**Written instruction**
Please pull every line from the records below and repeat each one word for word, in its original order.

**Given data**
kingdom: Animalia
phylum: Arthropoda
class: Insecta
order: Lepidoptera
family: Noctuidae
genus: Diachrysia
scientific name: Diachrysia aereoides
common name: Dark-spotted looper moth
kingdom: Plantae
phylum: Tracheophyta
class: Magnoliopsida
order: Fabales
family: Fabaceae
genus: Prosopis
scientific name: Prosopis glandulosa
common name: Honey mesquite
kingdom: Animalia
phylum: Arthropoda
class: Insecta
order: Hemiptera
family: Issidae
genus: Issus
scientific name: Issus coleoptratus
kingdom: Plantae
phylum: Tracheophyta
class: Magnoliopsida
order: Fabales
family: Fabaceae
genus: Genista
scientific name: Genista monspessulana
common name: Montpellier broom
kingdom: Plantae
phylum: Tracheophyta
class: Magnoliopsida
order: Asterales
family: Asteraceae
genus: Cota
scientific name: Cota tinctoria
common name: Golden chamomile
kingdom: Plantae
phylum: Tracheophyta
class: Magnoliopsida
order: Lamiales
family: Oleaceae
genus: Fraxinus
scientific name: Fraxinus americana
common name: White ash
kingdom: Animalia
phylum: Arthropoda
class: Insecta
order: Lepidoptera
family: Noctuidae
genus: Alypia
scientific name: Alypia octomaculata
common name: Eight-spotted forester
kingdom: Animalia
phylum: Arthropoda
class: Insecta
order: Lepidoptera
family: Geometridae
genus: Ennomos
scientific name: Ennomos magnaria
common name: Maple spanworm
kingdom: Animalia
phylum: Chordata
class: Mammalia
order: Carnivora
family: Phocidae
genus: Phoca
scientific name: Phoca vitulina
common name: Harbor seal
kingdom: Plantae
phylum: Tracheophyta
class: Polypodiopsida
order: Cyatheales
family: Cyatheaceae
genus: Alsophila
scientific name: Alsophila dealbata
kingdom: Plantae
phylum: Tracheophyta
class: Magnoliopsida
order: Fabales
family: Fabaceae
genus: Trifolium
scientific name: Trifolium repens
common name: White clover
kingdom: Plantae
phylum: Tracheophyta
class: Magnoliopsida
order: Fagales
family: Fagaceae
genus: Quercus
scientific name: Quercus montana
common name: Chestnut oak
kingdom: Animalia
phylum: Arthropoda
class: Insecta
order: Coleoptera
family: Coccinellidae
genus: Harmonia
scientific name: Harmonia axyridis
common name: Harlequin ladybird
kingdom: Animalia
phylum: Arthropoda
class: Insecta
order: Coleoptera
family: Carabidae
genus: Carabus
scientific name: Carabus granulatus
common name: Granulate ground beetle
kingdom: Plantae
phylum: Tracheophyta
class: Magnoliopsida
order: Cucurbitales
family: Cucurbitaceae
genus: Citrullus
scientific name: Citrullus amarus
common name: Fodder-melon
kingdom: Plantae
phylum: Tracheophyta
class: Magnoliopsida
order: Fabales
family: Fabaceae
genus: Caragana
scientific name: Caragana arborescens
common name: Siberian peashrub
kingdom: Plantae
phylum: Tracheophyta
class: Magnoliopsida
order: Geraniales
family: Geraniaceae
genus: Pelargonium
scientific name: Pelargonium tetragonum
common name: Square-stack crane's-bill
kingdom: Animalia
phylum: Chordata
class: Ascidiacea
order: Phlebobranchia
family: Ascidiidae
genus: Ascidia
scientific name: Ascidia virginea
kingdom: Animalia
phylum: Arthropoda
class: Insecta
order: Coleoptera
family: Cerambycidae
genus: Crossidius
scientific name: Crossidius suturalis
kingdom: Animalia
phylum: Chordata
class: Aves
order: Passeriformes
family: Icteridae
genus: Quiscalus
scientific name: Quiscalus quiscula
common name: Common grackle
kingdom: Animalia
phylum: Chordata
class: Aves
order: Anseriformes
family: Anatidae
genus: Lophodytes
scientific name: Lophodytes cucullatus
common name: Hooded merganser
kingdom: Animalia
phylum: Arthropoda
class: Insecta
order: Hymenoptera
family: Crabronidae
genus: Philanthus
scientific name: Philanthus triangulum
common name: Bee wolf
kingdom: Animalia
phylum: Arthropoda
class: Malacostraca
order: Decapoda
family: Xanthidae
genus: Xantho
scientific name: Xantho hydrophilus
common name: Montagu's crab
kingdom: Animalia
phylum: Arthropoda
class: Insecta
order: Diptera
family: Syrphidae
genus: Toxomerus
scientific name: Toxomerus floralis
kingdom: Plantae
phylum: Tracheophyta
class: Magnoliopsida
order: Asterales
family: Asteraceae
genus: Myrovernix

**The output**
kingdom: Animalia
phylum: Arthropoda
class: Insecta
order: Lepidoptera
family: Noctuidae
genus: Diachrysia
scientific name: Diachrysia aereoides
common name: Dark-spotted looper moth
kingdom: Plantae
phylum: Tracheophyta
class: Magnoliopsida
order: Fabales
family: Fabaceae
genus: Prosopis
scientific name: Prosopis glandulosa
common name: Honey mesquite
kingdom: Animalia
phylum: Arthropoda
class: Insecta
order: Hemiptera
family: Issidae
genus: Issus
scientific name: Issus coleoptratus
kingdom: Plantae
phylum: Tracheophyta
class: Magnoliopsida
order: Fabales
family: Fabaceae
genus: Genista
scientific name: Genista monspessulana
common name: Montpellier broom
kingdom: Plantae
phylum: Tracheophyta
class: Magnoliopsida
order: Asterales
family: Asteraceae
genus: Cota
scientific name: Cota tinctoria
common name: Golden chamomile
kingdom: Plantae
phylum: Tracheophyta
class: Magnoliopsida
order: Lamiales
family: Oleaceae
genus: Fraxinus
scientific name: Fraxinus americana
common name: White ash
kingdom: Animalia
phylum: Arthropoda
class: Insecta
order: Lepidoptera
family: Noctuidae
genus: Alypia
scientific name: Alypia octomaculata
common name: Eight-spotted forester
kingdom: Animalia
phylum: Arthropoda
class: Insecta
order: Lepidoptera
family: Geometridae
genus: Ennomos
scientific name: Ennomos magnaria
common name: Maple spanworm
kingdom: Animalia
phylum: Chordata
class: Mammalia
order: Carnivora
family: Phocidae
genus: Phoca
scientific name: Phoca vitulina
common name: Harbor seal
kingdom: Plantae
phylum: Tracheophyta
class: Polypodiopsida
order: Cyatheales
family: Cyatheaceae
genus: Alsophila
scientific name: Alsophila dealbata
kingdom: Plantae
phylum: Tracheophyta
class: Magnoliopsida
order: Fabales
family: Fabaceae
genus: Trifolium
scientific name: Trifolium repens
common name: White clover
kingdom: Plantae
phylum: Tracheophyta
class: Magnoliopsida
order: Fagales
family: Fagaceae
genus: Quercus
scientific name: Quercus montana
common name: Chestnut oak
kingdom: Animalia
phylum: Arthropoda
class: Insecta
order: Coleoptera
family: Coccinellidae
genus: Harmonia
scientific name: Harmonia axyridis
common name: Harlequin ladybird
kingdom: Animalia
phylum: Arthropoda
class: Insecta
order: Coleoptera
family: Carabidae
genus: Carabus
scientific name: Carabus granulatus
common name: Granulate ground beetle
kingdom: Plantae
phylum: Tracheophyta
class: Magnoliopsida
order: Cucurbitales
family: Cucurbitaceae
genus: Citrullus
scientific name: Citrullus amarus
common name: Fodder-melon
kingdom: Plantae
phylum: Tracheophyta
class: Magnoliopsida
order: Fabales
family: Fabaceae
genus: Caragana
scientific name: Caragana arborescens
common name: Siberian peashrub
kingdom: Plantae
phylum: Tracheophyta
class: Magnoliopsida
order: Geraniales
family: Geraniaceae
genus: Pelargonium
scientific name: Pelargonium tetragonum
common name: Square-stack crane's-bill
kingdom: Animalia
phylum: Chordata
class: Ascidiacea
order: Phlebobranchia
family: Ascidiidae
genus: Ascidia
scientific name: Ascidia virginea
kingdom: Animalia
phylum: Arthropoda
class: Insecta
order: Coleoptera
family: Cerambycidae
genus: Crossidius
scientific name: Crossidius suturalis
kingdom: Animalia
phylum: Chordata
class: Aves
order: Passeriformes
family: Icteridae
genus: Quiscalus
scientific name: Quiscalus quiscula
common name: Common grackle
kingdom: Animalia
phylum: Chordata
class: Aves
order: Anseriformes
family: Anatidae
genus: Lophodytes
scientific name: Lophodytes cucullatus
common name: Hooded merganser
kingdom: Animalia
phylum: Arthropoda
class: Insecta
order: Hymenoptera
family: Crabronidae
genus: Philanthus
scientific name: Philanthus triangulum
common name: Bee wolf
kingdom: Animalia
phylum: Arthropoda
class: Malacostraca
order: Decapoda
family: Xanthidae
genus: Xantho
scientific name: Xantho hydrophilus
common name: Montagu's crab
kingdom: Animalia
phylum: Arthropoda
class: Insecta
order: Diptera
family: Syrphidae
genus: Toxomerus
scientific name: Toxomerus floralis
kingdom: Plantae
phylum: Tracheophyta
class: Magnoliopsida
order: Asterales
family: Asteraceae
genus: Myrovernix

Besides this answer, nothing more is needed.